** Data to examine follows **

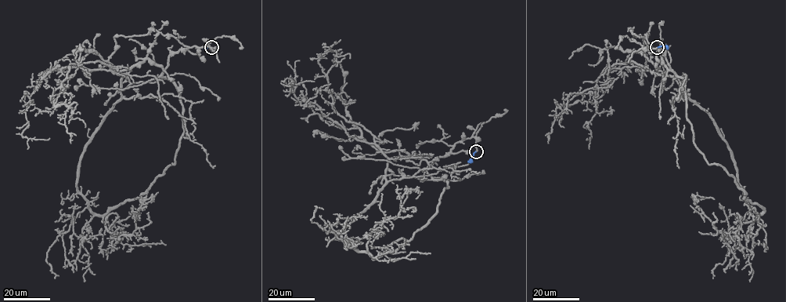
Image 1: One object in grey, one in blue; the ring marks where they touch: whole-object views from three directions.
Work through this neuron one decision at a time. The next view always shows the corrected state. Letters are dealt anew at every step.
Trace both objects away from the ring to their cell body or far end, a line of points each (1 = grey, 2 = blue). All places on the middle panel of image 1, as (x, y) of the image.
1: (476, 150), (470, 137), (434, 160), (448, 187), (437, 212), (374, 259), (369, 234), (408, 190), (400, 209)
2: (476, 150), (468, 162)

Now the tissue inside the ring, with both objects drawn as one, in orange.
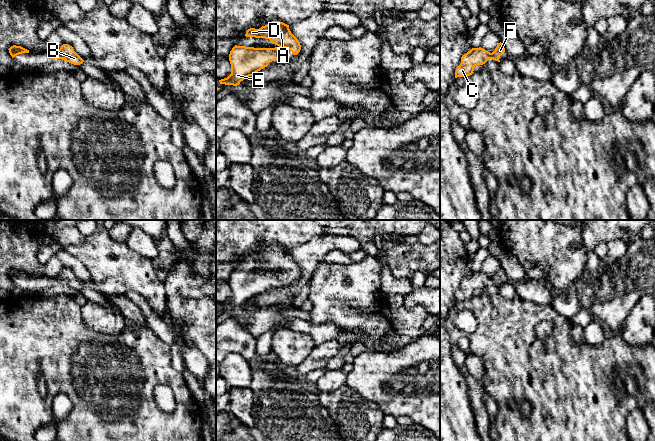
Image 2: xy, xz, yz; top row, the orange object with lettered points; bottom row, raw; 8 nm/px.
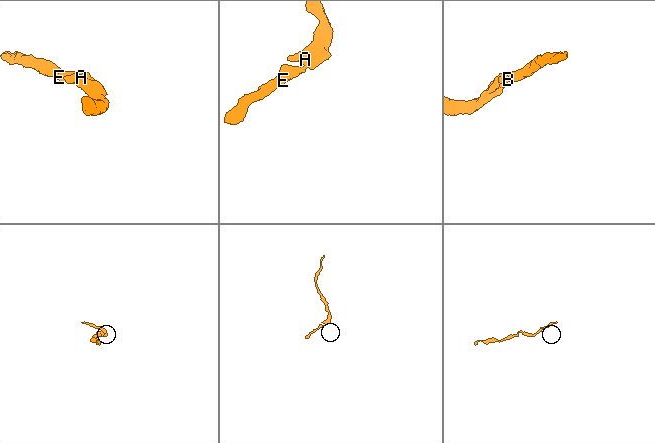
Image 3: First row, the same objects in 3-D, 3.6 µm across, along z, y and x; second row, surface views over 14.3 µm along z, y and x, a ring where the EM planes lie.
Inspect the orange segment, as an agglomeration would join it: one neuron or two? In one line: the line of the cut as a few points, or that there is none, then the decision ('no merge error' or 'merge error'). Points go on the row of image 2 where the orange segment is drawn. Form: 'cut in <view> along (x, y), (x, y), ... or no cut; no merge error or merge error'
no cut; no merge error

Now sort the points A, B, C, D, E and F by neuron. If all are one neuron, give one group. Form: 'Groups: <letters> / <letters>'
Groups: A B C D E F

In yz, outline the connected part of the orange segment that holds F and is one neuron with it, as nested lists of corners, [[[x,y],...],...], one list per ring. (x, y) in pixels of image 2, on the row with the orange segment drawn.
[[[501,42],[497,45],[492,53],[481,47],[472,48],[462,56],[461,63],[455,71],[455,78],[472,75],[474,73],[473,71],[475,66],[483,65],[490,59],[500,62],[499,57],[504,52],[505,48]]]

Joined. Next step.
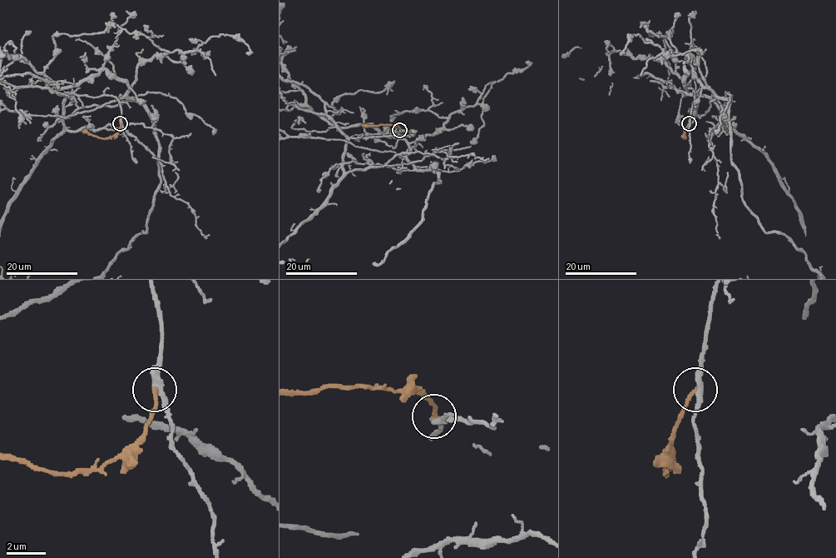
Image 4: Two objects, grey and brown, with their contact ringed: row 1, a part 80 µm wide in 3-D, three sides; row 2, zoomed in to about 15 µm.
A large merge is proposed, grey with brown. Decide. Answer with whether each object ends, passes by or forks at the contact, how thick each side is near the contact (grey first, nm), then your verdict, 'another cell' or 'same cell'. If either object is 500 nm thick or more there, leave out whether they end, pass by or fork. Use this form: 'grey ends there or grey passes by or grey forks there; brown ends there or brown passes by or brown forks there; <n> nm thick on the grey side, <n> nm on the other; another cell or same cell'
grey passes by; brown ends there; 320 nm thick on the grey side, 180 nm on the other; another cell

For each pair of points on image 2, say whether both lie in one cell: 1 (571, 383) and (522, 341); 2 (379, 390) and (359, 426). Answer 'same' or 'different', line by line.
1: same
2: different

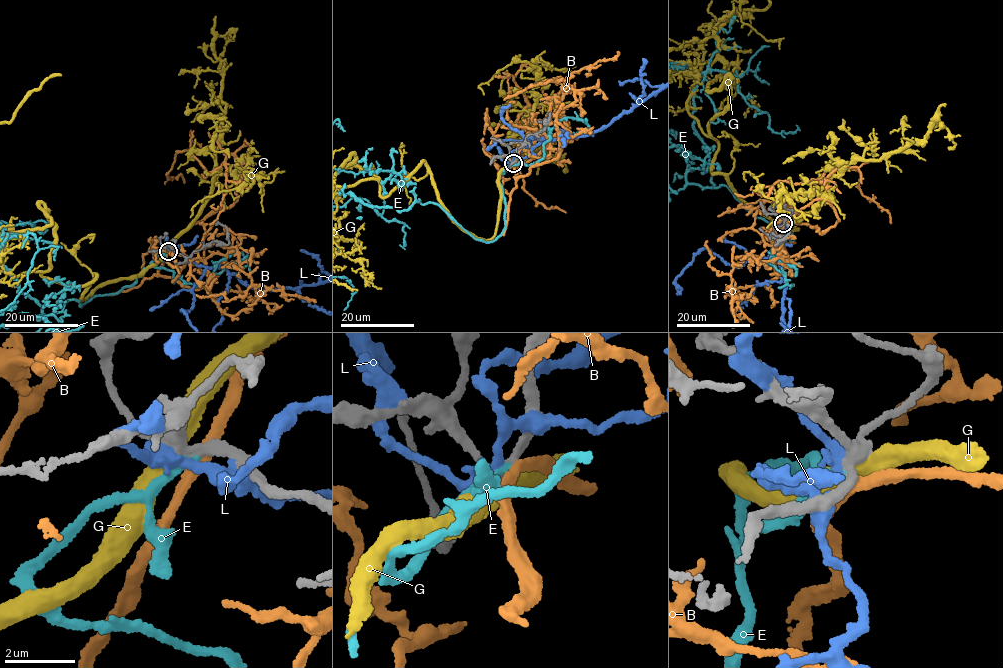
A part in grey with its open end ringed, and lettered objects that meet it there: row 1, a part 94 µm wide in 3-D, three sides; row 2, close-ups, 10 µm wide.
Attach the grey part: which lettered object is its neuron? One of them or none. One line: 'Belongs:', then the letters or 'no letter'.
Belongs: E

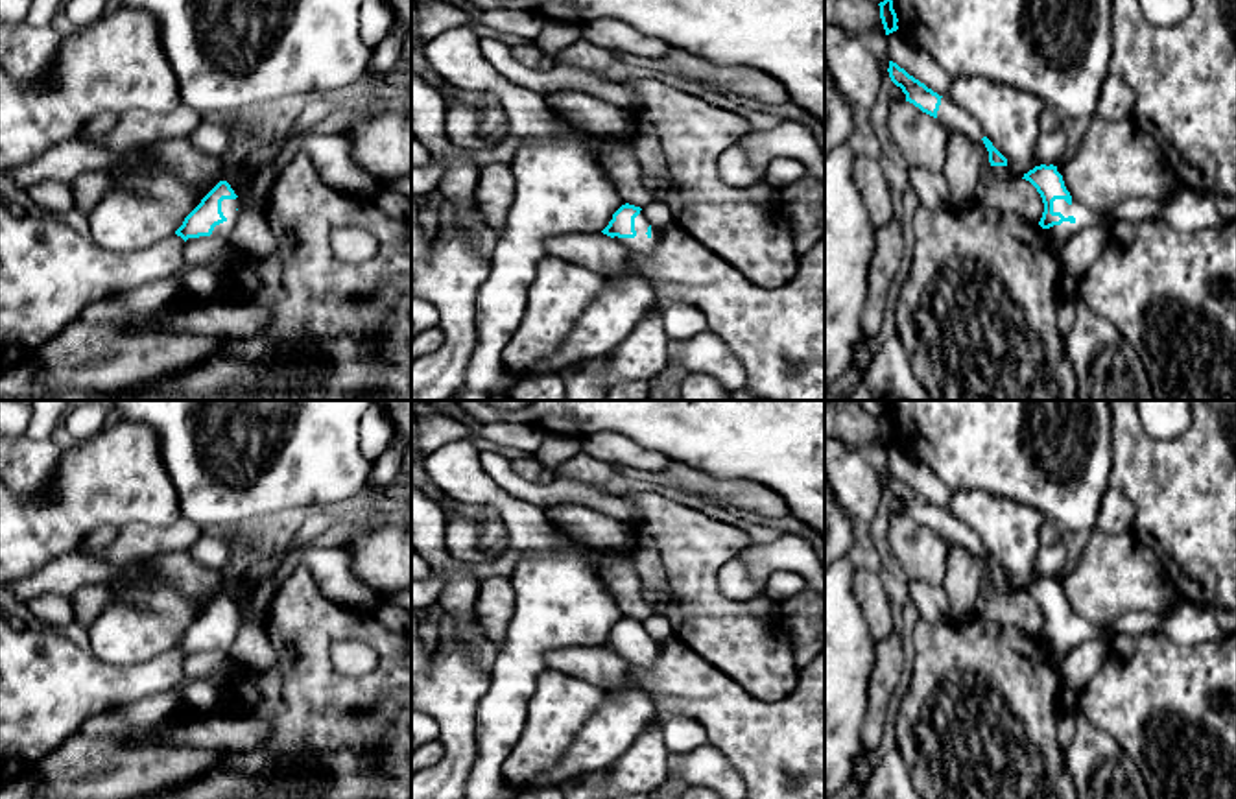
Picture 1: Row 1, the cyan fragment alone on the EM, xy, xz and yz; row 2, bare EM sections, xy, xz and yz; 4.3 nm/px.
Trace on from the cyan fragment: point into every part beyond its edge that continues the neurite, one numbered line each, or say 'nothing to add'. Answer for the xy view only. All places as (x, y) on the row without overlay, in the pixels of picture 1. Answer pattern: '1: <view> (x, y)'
1: xy (227, 619)

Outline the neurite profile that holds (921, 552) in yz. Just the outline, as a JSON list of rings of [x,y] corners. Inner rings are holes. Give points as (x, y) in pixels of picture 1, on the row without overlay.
[[[891,515],[887,541],[911,583],[943,585],[948,541],[909,515]]]

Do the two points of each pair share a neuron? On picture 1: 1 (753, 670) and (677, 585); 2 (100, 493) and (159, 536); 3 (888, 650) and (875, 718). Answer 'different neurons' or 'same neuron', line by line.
1: same neuron
2: different neurons
3: same neuron

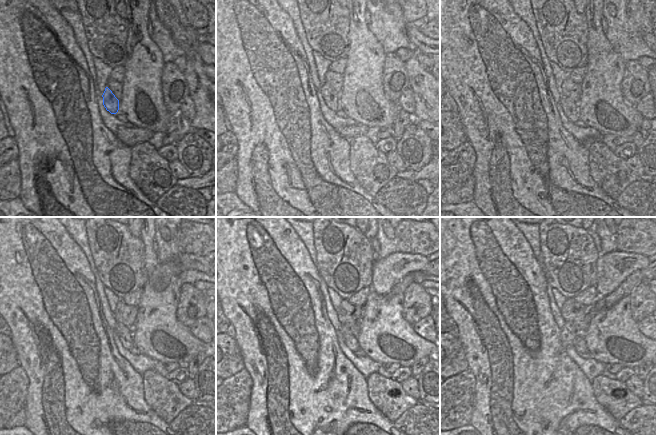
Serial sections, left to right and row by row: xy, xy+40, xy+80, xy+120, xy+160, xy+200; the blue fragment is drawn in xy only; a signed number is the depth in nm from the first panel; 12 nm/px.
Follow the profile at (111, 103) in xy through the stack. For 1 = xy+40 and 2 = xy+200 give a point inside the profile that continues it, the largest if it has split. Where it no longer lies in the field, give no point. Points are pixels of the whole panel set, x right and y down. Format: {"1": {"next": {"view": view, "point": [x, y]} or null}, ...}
{"1": {"next": {"view": "xy+40", "point": [328, 93]}}, "2": {"next": {"view": "xy+200", "point": [579, 344]}}}

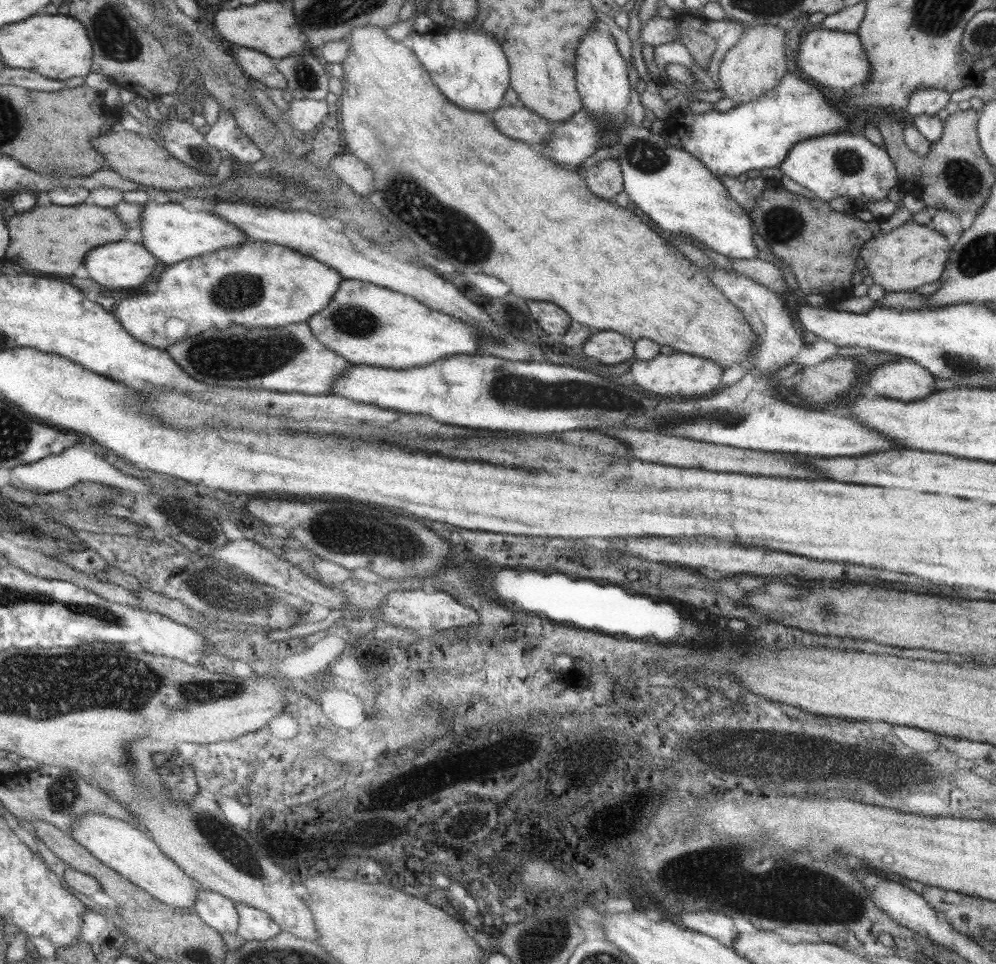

** End of Data to examine **

Repeat verbatim the lines between the start of the data and the line containing "Image 2: xy, xz, yz;", both ends included, omitting all pictures.

Image 1: One object in grey, one in blue; the ring marks where they touch: whole-object views from three directions.
Work through this neuron one decision at a time. The next view always shows the corrected state. Letters are dealt anew at every step.
Trace both objects away from the ring to their cell body or far end, a line of points each (1 = grey, 2 = blue). All places on the middle panel of image 1, as (x, y) of the image.
1: (476, 150), (470, 137), (434, 160), (448, 187), (437, 212), (374, 259), (369, 234), (408, 190), (400, 209)
2: (476, 150), (468, 162)

Now the tissue inside the ring, with both objects drawn as one, in orange.
Image 2: xy, xz, yz; top row, the orange object with lettered points; bottom row, raw; 8 nm/px.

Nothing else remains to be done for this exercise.